Rabaul was everything I had expected of the Territory: it was a small community settled around picturesque Simpson Harbour. The climate was tropical with blazing sunshine and regular tropical downpours, the vegetation strange and exotic, and the social life a complete change from anything I had ever experienced before! And to top it all, I loved the work which offered challenges only available in a small setting such as Rabaul where expatriate labour was at a premium. The firm was small: the resident manager, his wife as secretary, and two accountants (both still studying) plus myself. One of the accountants was a real character who was destined never to leave the Territory. For him the old aphorism came true that "if you spend more than five years in New Guinea you were done for, you'd never be able to get out, your energy would be gone, and you'd rot there like an aged palm." He and an accountant from another chartered firm and myself shared a company house (which was really an old Chinese tradestore) in Vulcan Street and a 'hausboi' who answered to the name of Getup. "Getup!!!" "Yes, masta!"
Each of us took a turn in doing the weekly shopping.
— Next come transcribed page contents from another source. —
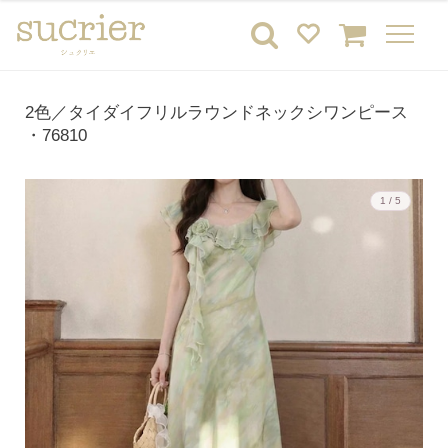
2色／タイダイフリルラウンドネックシワンピース
・76810
1 / 5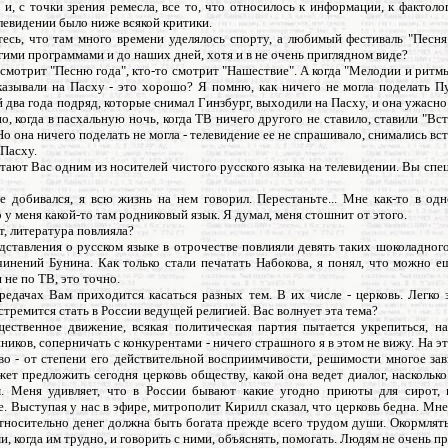
 и, с точки зрения ремесла, все то, что относилось к информации, к фактоло
левидении было ниже всякой критики.
тесь, что там много времени уделялось спорту, а любимый фестиваль "Песн
гими программами и до наших дней, хотя и в не очень приглядном виде?
е смотрит "Песню года", кто-то смотрит "Нашествие". А когда "Мелодии и рит
азывали на Пасху - это хорошо? Я помню, как ничего не могла поделать Пу
й два года подряд, которые снимал Гинзбург, выходили на Пасху, и она ужасно
о, когда в пасхальную ночь, когда ТВ ничего другого не ставило, ставили "Вс
Но она ничего поделать не могла - телевидение ее не спрашивало, снимались вст
Пасху.
тают Вас одним из носителей чистого русского языка на телевидении. Вы спе
не добивался, я всю жизнь на нем говорил. Перестаньте... Мне как-то в од
о у меня какой-то там родниковый язык. Я думал, меня стошнит от этого.
ет, литература повлияла?
дставления о русском языке в отрочестве повлияли девять таких шоколадног
чинений Бунина. Как только стали печатать Набокова, я понял, что можно е
 не по ТВ, это точно.
редачах Вам приходится касаться разных тем. В их числе - церковь. Легко 
стремится стать в России ведущей религией. Вас волнует эта тема?
щественное движение, всякая политическая партия пытается укрепиться, н
ников, соперничать с конкурентами - ничего страшного я в этом не вижу. На эт
о - от степени его действительной восприимчивости, решимости многое зав
жет предложить сегодня церковь обществу, какой она ведет диалог, наскольк
. Меня удивляет, что в России бывают какие угодно приюты для сирот, 
. Выступая у нас в эфире, митрополит Кирилл сказал, что церковь бедна. Мне
тносительно денег должна быть богата прежде всего трудом души. Окормлять
и, когда им трудно, и говорить с ними, объяснять, помогать. Людям не очень п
I always dreaded when it was their turn as they merely bought a leg of lamb and spent the rest of the kitty to stock up on beer! We spent Saturday nights at the Palm Theatre sprawled in our banana chairs with an esky full of stubbies beside us. The others rarely spent a night at home; their nocturnal activities ranged from the Ambonese Club to the Ralum Club to the RSL. When They were well into their beers, mosquitoes would bite them and then fly straight into the wall! Then, next morning, they were like snails on Valium. How they managed to stay awake during office hours has always been a mystery to me!
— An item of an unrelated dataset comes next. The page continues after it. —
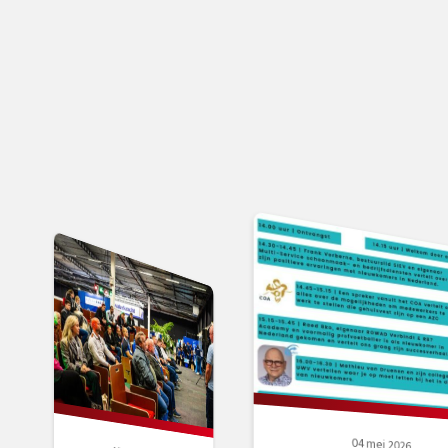
04 mei 2026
Easter 1970 gave me the chance to visit my old mate Noel Butler when the Rabaul tennis club chartered a DC3 to fly to Wewak for some sort of tournament. I got a seat aboard and visited Noel who lived on his own little estate along the Hawain River some ten miles outside Wewak. It was a wonderful place! Tilly lamps at night and a shower gravity-fed from a rooftop holding tank which was refilled by the 'haus boi' with a handpump. A native village was just down the road and far into the night small bands of villagers would pass the house strumming their ukeleles. An alcoholic beachcomber by the name of McKenzie (who was said to be an excellent carpenter on the few occasions when he was off the grog) lived even farther out than Noel. He had no transport which however did not stop him from walking all the way into Wewak to quench his ever-present thirst at the Sepik Club. On his return late at night he would stagger in to Noel's for a few more noggins to propel him on his way. In later years some friendly people in town fixed him up with a donkey which used to carry him home safely. The Territory was full of characters like McKenzie.
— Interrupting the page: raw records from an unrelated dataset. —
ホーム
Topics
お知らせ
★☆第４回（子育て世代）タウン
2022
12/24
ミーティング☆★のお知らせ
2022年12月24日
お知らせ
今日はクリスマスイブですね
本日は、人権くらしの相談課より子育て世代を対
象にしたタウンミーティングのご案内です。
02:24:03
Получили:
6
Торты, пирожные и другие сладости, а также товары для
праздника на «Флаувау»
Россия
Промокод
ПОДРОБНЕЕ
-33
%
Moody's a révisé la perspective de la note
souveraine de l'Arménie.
[Noel returned to Australia in the late 70s but 'homesickness' for his spiritual home New Guinea meant that he never settled successfully anywhere else. He moved from Bundaberg to Caboolture (1980) to Innisfail to Mt Perry (1985) to Childers (1990) where he passed away in 1995. During all those years we remained good friends and exchanged a constant stream of letters and visited each other on several occasions. His passing-away not only broke my last link with New Guinea but also meant the loss of a very dear friend who belonged to that generation of Australians who took pride in their self-reliance and fortitude in the face of hardship. Whenever our talks turned to a problem one of us had experienced in the course of our quarter-of-a-century-long friendship, he simply remarked, "A philosopher I ain't" and got on with the nearest job to hand. Rest in Peace, Noel.]